選んだ一節:
■ ■ ■ ■ ■

【コラム】ポーカーのいろいろな確率

勝率・オッズとは?

チンアナゴ

今回はメカジョーズくんが教えてくれるんだね。よろしく!

メカジョーズ

はい。ポーカー用語の「勝率」とは文字通り「あるハンドがショーダウンで勝つ確率」のことです。

メカジョーズ

例えば[AA]と[KK]がプリフロップでオールインになったとき、[AA]の勝率は約81%です。

メカジョーズ

一方で「オッズ」とは、「ポットに参加するために必要なチップと、勝ったときに得られるポット比率」のことです。

メカジョーズ

投資と見返り、リスク・リターンとも言えます。
オッズに見合った額のチップを賭けると、リスク・リターンのバランスを取ることができ、長期的に見て少しずつ得をしていくか、少なくともプラスマイナスゼロの状態になります。

メカジョーズ

もう少し詳しくオッズについて見てみましょう。
例えば、相手がリバーでポットサイズのベット(1ポットのベット)をしてきて、それに自分がコールする場合を考えましょう。

ポットベットのコールに必要なオッズの考え方
  • ベットにコールするために必要なチップ」は1ポット。
  • 勝ったときに得られるチップ」は場に出ているチップすべて。
    • 相手がベットした1ポット+もともとあった1ポット+自分がコールした1ポット=計3ポット
メカジョーズ

ですので、この場合のオッズは1/3、つまり約33.3%ということになります。別の言い方をすれば、「3回に1回勝てば元が取れる」ということになります。

チンアナゴ

自分のハンドとボードを見比べて、自分に33.3%以上の勝率がありそうだと思えば、相手の1ポットのベットにコールすることができるってことだね。

メカジョーズ

もちろん、実際は相手のハンドのほうが強く、ショーダウンで負けてしまうこともあります。

メカジョーズ

しかし、同じようにオッズが33.3%の状況で、33.3%以上の勝率でショーダウンすることは今後もあるでしょう。

メカジョーズ

そうすると、短期的な勝ち負けはあるものの、十分長い目で見れば徐々に利益が増えていくか、少なくともプラスマイナスゼロに落ち着くはずです。

チンアナゴ

うーん、フロップとかターンで賭けたチップがもったいないからコール!って思っちゃうんだけど、そういうのはよくないの?

メカジョーズ

前のストリートで賭けたチップは考える必要はありません。あくまでも「今、いくら投資すればいくら見返りがあるのか」に注目すべきです。

メカジョーズ

例えば、プリフロップではなく、リバーからいきなり始まるポーカーを考えてみてください。

メカジョーズ

そのポーカーの1回の参加費は高く、さっきの単位で言うと0.5ポットです。ヘッズアップで相手も0.5ポットを払っているので、テーブルには合計1ポットがあります。

メカジョーズ

そこに相手が1ポットのベットをしてきました。自分のハンドとボードを見比べると、勝率は3回に1回勝てるぐらいだとします。

■ ■ ■ ■ ■

課題:
1: ポーカーの確率についてのコラムのうち、「はい。ポーカー用語の「勝率」」から「投資と見返り、リスク・リターンとも言えます。」までを、両端の語句も含めて一字も変えずに書き写してください。
2: ポーカーの確率についてのコラムの続きを、示された最後の文のあとから書き進めてください。

提供データ:

■ ■ ■ ■ ■

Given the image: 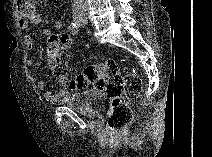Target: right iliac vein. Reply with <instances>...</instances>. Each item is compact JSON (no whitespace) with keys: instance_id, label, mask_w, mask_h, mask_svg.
Segmentation results:
<instances>
[{"instance_id":"right-iliac-vein-1","label":"right iliac vein","mask_w":212,"mask_h":157,"mask_svg":"<svg viewBox=\"0 0 212 157\" xmlns=\"http://www.w3.org/2000/svg\"><path fill=\"white\" fill-rule=\"evenodd\" d=\"M84 19V17L82 15H78L77 20L78 22L82 21Z\"/></svg>"}]
</instances>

■ ■ ■ ■ ■

出力結果:
1:
はい。ポーカー用語の「勝率」とは文字通り「あるハンドがショーダウンで勝つ確率」のことです。

メカジョーズ

例えば[AA]と[KK]がプリフロップでオールインになったとき、[AA]の勝率は約81%です。

メカジョーズ

一方で「オッズ」とは、「ポットに参加するために必要なチップと、勝ったときに得られるポット比率」のことです。

メカジョーズ

投資と見返り、リスク・リターンとも言えます。

2:
メカジョーズ

ここだけを見れば、さっきの例と全く同じ状況です。ということは、このリバーから始まるポーカーでコールをするのが正しいなら、さっきの例でも同じようにコールをすべきでしょう。

チンアナゴ

ふーん。「今、自分がどのアクションを取れば得するか」だけ考えればいいんだね。

メカジョーズ

そうです。未来の損得を決めるのは、あくまでも現在の状況判断です。過去に自分がどんなアクションをしたか、どれだけのチップを賭けたのかは関係ありません。

メカジョーズ

これはポーカー用語ではありませんが、すでに支出してしまって回収できない費用のことを「サンクコスト(sunk cost)」といいます。「埋没した費用」という意味です。

メカジョーズ

例えば、休日に映画館に行くというケースを考えてみます。
チケットを買っていざ映画が始まると、なんだか期待していたほど面白くありません。座っているのがだんだん苦痛になってきました。でも、ここで映画を見るのをやめてしまうとチケット代と貴重な休日が無駄になってしまうと思い、エンドロールまで見続けました。

メカジョーズ

しかしやはり最後まで駄作で、こんなことなら別の映画にすればよかった、いや久しぶりの休日だったからもっと有意義なことをすればよかったと後悔するわけです。

メカジョーズ

この場合、チケット代と映画が面白くないと気づくまでに費やした時間がサンクコストです。チケット代と時間は絶対に戻ってくることはないにもかかわらず元を取ろうとして映画を見続け、その結果、時間的・精神的損失が大きくなってしまったというわけです。

メカジョーズ

チケット代と時間はスッパリ忘れてしまって、映画の途中で映画館を出て買い物をするなり、自宅に戻って掃除をするなりしたほうがいい休日になったかもしれません。

メカジョーズ

このように、サンクコストを惜しむのは人間の先入観によるもので、未来の損得を合理的に判断するためにはサンクコストを無視しなければなりません。「やっちまったもんはしょうがない」の精神で、それから先の利益を考えることが大事なのです。

メカジョーズ

サンクコストは時間、金銭、労力など、さまざまな形で日常に現れます。高額だったけど効かないダイエット食品、ソーシャルゲームの課金、そしてポーカーにおいては前のストリートで賭けたチップがサンクコストです。

チンアナゴ

ところで、「オッズに合う」「オッズに合わない」とか、あれってどういうこと?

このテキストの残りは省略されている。